Наш товаро-пассажирский пароход тихо и лениво тянется вверх почти у самого песчаного берега. На неоглядном горизонте выгоревшей степи живой только один сюжет, вдохновивший импровизатора-гармониста. У самого берега одиноко стоит какая-то сараюшка, а из-за дощатой загородки высится шея верблюда. Он жует и лениво поворачивает голову по мере движения парохода. Может быть, слушает шлепанье колес или гармошку. Он не знает, что менестрель в поддевке, пропахшей рыбой, как и все мы, палубные пассажиры, проспавшие между кулями сухой воблы, вдохновленный верблюдом, поет про него, а другой пассажир, в такой же поддевке, только новенькой и подпоясанной кавказским поясом, через пятьдесят лет будет писать тоже о нем и его певце. Ведь на самом деле талантливый импровизатор – в двух строках обрисовано все, а главное, место уж очень точно обозначено: пароход «бежит» по Волге, и видно, что он «бежит» по низовой Волге, потому что уж выше Симбирска верблюда на Волге не увидишь.

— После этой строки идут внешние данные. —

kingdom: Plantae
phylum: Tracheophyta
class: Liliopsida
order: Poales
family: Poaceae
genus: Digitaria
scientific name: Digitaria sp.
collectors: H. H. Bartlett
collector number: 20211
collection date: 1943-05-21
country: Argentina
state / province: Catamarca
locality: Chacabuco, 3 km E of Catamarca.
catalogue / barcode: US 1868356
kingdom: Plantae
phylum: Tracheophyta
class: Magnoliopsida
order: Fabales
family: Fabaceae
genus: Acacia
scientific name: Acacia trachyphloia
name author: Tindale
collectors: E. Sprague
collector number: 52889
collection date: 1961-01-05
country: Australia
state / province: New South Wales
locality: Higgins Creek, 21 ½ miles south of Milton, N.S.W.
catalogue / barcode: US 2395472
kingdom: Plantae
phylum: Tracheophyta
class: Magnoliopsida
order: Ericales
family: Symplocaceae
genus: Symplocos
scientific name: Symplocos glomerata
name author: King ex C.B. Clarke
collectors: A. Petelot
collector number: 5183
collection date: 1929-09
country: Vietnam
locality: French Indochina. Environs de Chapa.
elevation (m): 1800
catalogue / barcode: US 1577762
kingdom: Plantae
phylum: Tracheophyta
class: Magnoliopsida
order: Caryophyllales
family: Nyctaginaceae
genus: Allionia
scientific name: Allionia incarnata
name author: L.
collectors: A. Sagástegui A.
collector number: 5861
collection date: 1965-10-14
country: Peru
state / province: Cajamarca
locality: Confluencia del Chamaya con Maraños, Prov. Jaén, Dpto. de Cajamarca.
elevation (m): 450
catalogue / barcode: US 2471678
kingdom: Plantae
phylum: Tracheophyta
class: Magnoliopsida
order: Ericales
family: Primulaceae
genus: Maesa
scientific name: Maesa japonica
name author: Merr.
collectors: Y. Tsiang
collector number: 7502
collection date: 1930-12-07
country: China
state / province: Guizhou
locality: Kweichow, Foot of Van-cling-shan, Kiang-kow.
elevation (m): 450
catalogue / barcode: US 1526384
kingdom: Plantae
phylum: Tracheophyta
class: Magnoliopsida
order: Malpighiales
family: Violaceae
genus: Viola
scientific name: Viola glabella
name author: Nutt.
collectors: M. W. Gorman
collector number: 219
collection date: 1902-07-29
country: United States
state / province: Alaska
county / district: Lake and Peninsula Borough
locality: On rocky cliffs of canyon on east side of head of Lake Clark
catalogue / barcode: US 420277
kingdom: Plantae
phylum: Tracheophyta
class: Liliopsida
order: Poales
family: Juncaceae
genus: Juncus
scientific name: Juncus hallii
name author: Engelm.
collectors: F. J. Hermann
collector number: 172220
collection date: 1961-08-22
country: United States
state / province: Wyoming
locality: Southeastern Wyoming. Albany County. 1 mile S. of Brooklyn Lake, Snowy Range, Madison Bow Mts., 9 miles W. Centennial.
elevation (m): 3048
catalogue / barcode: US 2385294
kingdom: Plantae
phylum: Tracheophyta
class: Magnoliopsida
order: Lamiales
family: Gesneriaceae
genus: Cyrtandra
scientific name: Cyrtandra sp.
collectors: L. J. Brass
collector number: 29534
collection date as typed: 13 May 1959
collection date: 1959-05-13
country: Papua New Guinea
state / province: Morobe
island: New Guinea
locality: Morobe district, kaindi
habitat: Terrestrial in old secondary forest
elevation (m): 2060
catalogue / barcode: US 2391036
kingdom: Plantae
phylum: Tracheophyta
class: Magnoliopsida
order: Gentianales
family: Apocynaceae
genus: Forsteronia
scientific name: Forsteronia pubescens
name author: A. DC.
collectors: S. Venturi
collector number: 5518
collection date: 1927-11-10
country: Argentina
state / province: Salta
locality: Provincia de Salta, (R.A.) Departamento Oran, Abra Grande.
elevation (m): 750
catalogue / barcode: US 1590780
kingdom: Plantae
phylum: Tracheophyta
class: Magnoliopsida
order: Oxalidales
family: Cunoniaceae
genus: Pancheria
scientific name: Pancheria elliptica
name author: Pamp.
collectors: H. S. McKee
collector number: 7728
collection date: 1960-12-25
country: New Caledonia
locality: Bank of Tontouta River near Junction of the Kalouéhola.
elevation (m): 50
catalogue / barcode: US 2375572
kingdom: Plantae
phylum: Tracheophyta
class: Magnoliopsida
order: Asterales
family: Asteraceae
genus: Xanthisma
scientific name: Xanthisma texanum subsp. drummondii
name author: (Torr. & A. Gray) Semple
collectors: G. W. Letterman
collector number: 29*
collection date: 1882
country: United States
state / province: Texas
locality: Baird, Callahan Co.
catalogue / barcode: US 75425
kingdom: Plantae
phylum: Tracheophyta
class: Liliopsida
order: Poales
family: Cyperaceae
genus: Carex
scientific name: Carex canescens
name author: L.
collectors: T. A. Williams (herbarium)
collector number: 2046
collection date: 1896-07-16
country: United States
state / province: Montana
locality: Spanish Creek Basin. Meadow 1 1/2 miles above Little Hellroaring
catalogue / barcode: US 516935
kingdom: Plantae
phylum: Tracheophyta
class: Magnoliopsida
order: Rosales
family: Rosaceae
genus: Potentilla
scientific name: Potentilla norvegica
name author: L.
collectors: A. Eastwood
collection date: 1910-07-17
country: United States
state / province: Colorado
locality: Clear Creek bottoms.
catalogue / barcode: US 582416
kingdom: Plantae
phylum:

Когда я спустя некоторое время, будучи уже на сцене в Саратове, за ужином после спектакля рассказал товарищам-актерам об этом импровизаторе и припомнил куплет о верблюде, все посмеялись и перешли на другие анекдоты. Только Далматов переспросил меня:
– Так вы говорите: через забор смотрит верблюд?
– Нет, «через забор глядит верблюд».
Далматов вынул из бокового кармана щегольской визитки сафьянную, тисненную золотом записную книжку, вынул из нее карандаш с ручкой слоновой кости и что-то записал. Но на это тогда никто не обратил внимания.
В Саратов я попал скоро после этой встречи с импровизатором, очень скоро – прямо с этого «дружининского» парохода, так что еще запах воблы от поддевки долго ощущал. А на пароход этот я попал в Царицыне, куда благополучно прибыл прямо из зеленчукских степей, из-под шатров снеговых вершин на далеком горизонте, и попал первым делом в Ростов, где облагообразился у парикмахера, купил прекрасные сапоги, тонкого сукна поддевку, сшитую, как тогда было модно, по-донскому, на манер чекменя. В Царицыне, увидав с великой радостью Волгу, вспомнил свою жизнь бурлацкую и в память Нюхаря Костыги, моего лямочного друга, купил берестяную с фольгой вятскую тавлинку, четверку костромского нюхательного табаку мятного – он летом хорош, мята в носу холодит, – понюхал и ожил!
Давным-давно я не нюхал, а последний год и табаку-то нюхательного в глаза не видал, забыл, что он существует. Зато обрадовался первой понюшке. Нюхаю и пою.
«Пароход бежит по Волге». Еду «вверх по матушке, по Волге», а куда – сам не знаю. Разные мысли есть, но все вразброд, остановиться не на чем. Порадовал из Ростова отца письмецом, после очень, очень долгого молчания, и обещал приехать. Значит, путь открыт, а все-таки как-то не хочется еще пока… Если не приеду, отец скажет только: «Не перебесился еще!»